Peaches, the passion of summer's fruits, are at their pinnacle. Dripping with flavor and sweetness, it's hard to deny their popularity. Drive by any roadside market and you'll see baskets brimming with the glow of Red Haven, Loring and other varieties grown in our area.

Lorings are grower Tom Crawley's favorite.

"I guess it's because they're freestone, and they're bigger than some other peaches. They're just really good," he says.

Crawley retired from the Tennessee Wildlife Resources Agency 27 years ago and went into the peach business. He learned from his dad, who spent his life around peaches. Crawley has about eight acres filled with about 1,000 peach trees -- Red Havens, Elbertas, several varieties of white peaches, which he says many people prefer. And, of course, Lorings.

This year's harvest is good, he says, but different from last year's, when he started picking in early June. By the end of July, the crop was pretty well exhausted.

"I blamed that on global warming," he says.

This year, peaches came in a month later, and he says he doesn't know what to blame that on. But, he adds, they should last through the end of August.

"They may be just a bit smaller this year, but the flavor's all there."

Crawley's peach orchard is located at 16704 Andy Thomas Road in Sale Creek. If you're driving from Chattanooga, watch for signs along Highway 27 north of Sale Creek. From Dayton, Tenn., you'll see signs around Black Oak Ridge Road. Call before you go and you'll get a recording telling you what's available. The number is 332-1657.

According to pickyourown.org, certain peaches are good for freezing, while others are better left to cooking and canning. And, of course, if you get them at their ripest, they're all food for eating.

Here's a primer on peaches:

• Red Haven: A medium-sized fruit. Excellent for canning and freezing.

• Glo Haven: Large fruit with a highly colored skin, which is almost fuzzless. Superior for canning and freezing.

• Red Globe: A very large round peach. Excellent for fresh eating, canning or freezing.

• Early Elberta: The most-popular in our area. Large and excellent for fresh eating and canning.

• Elberta: Large, golden yellow fruit. Excellent for fresh eating and canning.

• J.H. Hale: Extra-large fruit great for shipping and canning. A very popular late peach.

• Loring: A freestone peach, meaning the flesh comes off the pit easily. Has a sweet flavor and is great for eating, freezing and canning.

• Sun High: Another freestone peach with a sweet flavor similar to the Loring. For eating, freezing and canning.

• Haven: A later freestone peach. Ideal for freezing and canning.

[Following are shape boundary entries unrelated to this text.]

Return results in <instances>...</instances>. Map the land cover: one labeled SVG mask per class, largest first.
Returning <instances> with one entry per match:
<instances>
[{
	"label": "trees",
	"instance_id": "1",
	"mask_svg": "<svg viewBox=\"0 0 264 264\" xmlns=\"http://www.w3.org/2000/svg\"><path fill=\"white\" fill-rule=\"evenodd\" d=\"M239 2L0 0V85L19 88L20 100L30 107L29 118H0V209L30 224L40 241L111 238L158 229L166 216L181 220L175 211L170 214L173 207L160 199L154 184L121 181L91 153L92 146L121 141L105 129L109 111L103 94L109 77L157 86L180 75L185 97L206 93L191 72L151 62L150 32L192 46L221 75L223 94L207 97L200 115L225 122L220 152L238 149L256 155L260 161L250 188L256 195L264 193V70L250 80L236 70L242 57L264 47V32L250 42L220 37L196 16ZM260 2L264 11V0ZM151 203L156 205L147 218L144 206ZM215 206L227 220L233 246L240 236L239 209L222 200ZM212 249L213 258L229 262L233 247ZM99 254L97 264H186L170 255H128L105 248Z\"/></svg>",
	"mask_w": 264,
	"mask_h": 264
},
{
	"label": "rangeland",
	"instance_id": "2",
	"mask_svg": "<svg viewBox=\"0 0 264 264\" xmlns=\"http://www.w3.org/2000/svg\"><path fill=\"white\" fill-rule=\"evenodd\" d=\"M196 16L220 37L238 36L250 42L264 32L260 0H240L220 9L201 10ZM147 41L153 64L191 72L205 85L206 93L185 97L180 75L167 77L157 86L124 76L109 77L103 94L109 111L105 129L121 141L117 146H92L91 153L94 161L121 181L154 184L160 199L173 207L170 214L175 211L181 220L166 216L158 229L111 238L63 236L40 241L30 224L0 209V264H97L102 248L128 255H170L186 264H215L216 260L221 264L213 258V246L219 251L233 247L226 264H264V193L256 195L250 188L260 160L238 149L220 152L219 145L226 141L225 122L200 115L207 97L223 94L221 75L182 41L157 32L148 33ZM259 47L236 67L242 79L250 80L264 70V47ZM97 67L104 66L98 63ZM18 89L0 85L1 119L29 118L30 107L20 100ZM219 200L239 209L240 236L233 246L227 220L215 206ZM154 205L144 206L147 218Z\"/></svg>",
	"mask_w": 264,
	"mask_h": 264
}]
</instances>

This recipe from busycooks.about.com is the trinity of summer flavors with fresh tomatoes, peaches and basil. Toss in some bacon and it becomes irresistible. It's sweet and salty, and the texture, with pasta cooked al dente, is an excellent combination. Serve this alongside grilled chicken or steak for your next gathering and see if there's any left when dinner is done. One recipe is enough for a six -- or four if your group loves the flavors of summer.

Peachy Pasta

1 (16-ounce) package spaghetti or linguine

6 slices bacon

2 tablespoons olive oil

2 cloves garlic, minced

2 cups grape or cherry tomatoes, cut in half, or 3 large tomatoes, chopped

3 ripe peaches, peeled and chopped

1/4 cup chopped fresh basil

Salt and pepper, to taste

1/3 cup grated Parmesan cheese, if desired (fresh is best if you have it; if not, canned is OK)

Bring a large pot of salted water to a boil. Add spaghetti and cook according to package directions until al dente. Meanwhile, cook bacon until crisp and drain on paper towels; crumble and set aside. Pour fat from pan; do not wipe out pan. Add olive oil, garlic and tomatoes and cook for 2 to 3 minutes until garlic is fragrant.

Drain pasta when done, reserve about 1/3 cup cooking water. Add pasta and peaches to pan; toss to coat. Add cooking water as needed to moisten pasta. Stir in bacon and basil, season to taste and top with cheese, if using, and serve immediately.